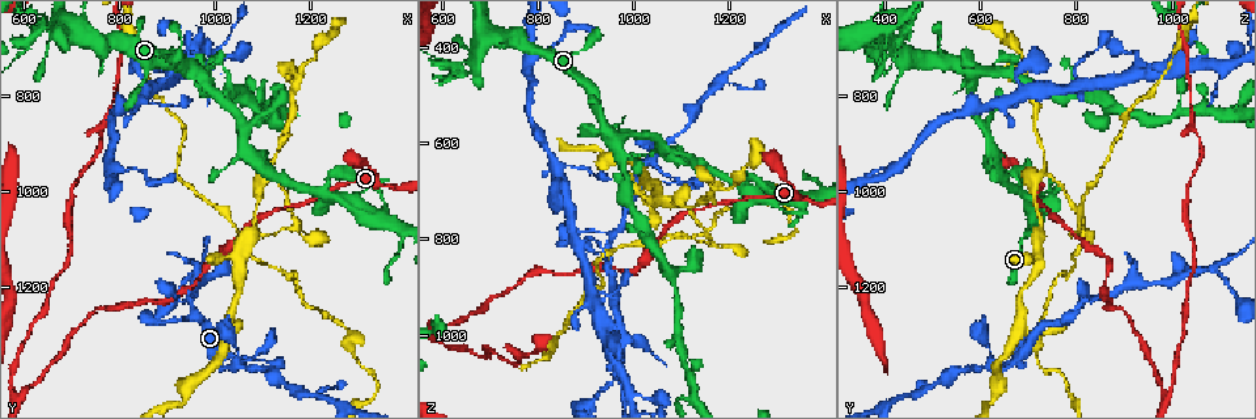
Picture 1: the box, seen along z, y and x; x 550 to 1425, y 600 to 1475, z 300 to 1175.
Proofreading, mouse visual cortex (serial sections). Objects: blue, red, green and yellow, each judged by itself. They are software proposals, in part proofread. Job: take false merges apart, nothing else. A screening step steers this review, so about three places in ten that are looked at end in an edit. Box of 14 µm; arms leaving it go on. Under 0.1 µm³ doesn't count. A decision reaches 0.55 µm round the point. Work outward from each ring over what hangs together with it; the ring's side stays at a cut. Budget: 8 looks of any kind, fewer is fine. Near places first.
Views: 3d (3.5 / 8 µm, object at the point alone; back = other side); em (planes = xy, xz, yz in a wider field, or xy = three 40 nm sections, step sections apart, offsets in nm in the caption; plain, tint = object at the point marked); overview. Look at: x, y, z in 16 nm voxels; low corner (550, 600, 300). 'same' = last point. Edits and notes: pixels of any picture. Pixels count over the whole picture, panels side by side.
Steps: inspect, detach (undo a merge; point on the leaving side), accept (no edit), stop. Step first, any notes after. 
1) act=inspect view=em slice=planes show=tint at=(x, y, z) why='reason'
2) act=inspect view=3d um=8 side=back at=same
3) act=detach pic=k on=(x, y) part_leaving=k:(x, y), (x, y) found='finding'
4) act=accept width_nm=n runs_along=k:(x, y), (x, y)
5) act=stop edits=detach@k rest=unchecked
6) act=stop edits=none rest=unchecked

act=inspect view=3d um=8 at=(960, 745, 600) why='four arms meet'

------------------------------------------------------------

Please reproduce the records above exactly, omitting every picture.

Picture 1: the box, seen along z, y and x; x 550 to 1425, y 600 to 1475, z 300 to 1175.
Proofreading, mouse visual cortex (serial sections). Objects: blue, red, green and yellow, each judged by itself. They are software proposals, in part proofread. Job: take false merges apart, nothing else. A screening step steers this review, so about three places in ten that are looked at end in an edit. Box of 14 µm; arms leaving it go on. Under 0.1 µm³ doesn't count. A decision reaches 0.55 µm round the point. Work outward from each ring over what hangs together with it; the ring's side stays at a cut. Budget: 8 looks of any kind, fewer is fine. Near places first.
Views: 3d (3.5 / 8 µm, object at the point alone; back = other side); em (planes = xy, xz, yz in a wider field, or xy = three 40 nm sections, step sections apart, offsets in nm in the caption; plain, tint = object at the point marked); overview. Look at: x, y, z in 16 nm voxels; low corner (550, 600, 300). 'same' = last point. Edits and notes: pixels of any picture. Pixels count over the whole picture, panels side by side.
Steps: inspect, detach (undo a merge; point on the leaving side), accept (no edit), stop. Step first, any notes after. 
1) act=inspect view=em slice=planes show=tint at=(x, y, z) why='reason'
2) act=inspect view=3d um=8 side=back at=same
3) act=detach pic=k on=(x, y) part_leaving=k:(x, y), (x, y) found='finding'
4) act=accept width_nm=n runs_along=k:(x, y), (x, y)
5) act=stop edits=detach@k rest=unchecked
6) act=stop edits=none rest=unchecked

act=inspect view=3d um=8 at=(960, 745, 600) why='four arms meet'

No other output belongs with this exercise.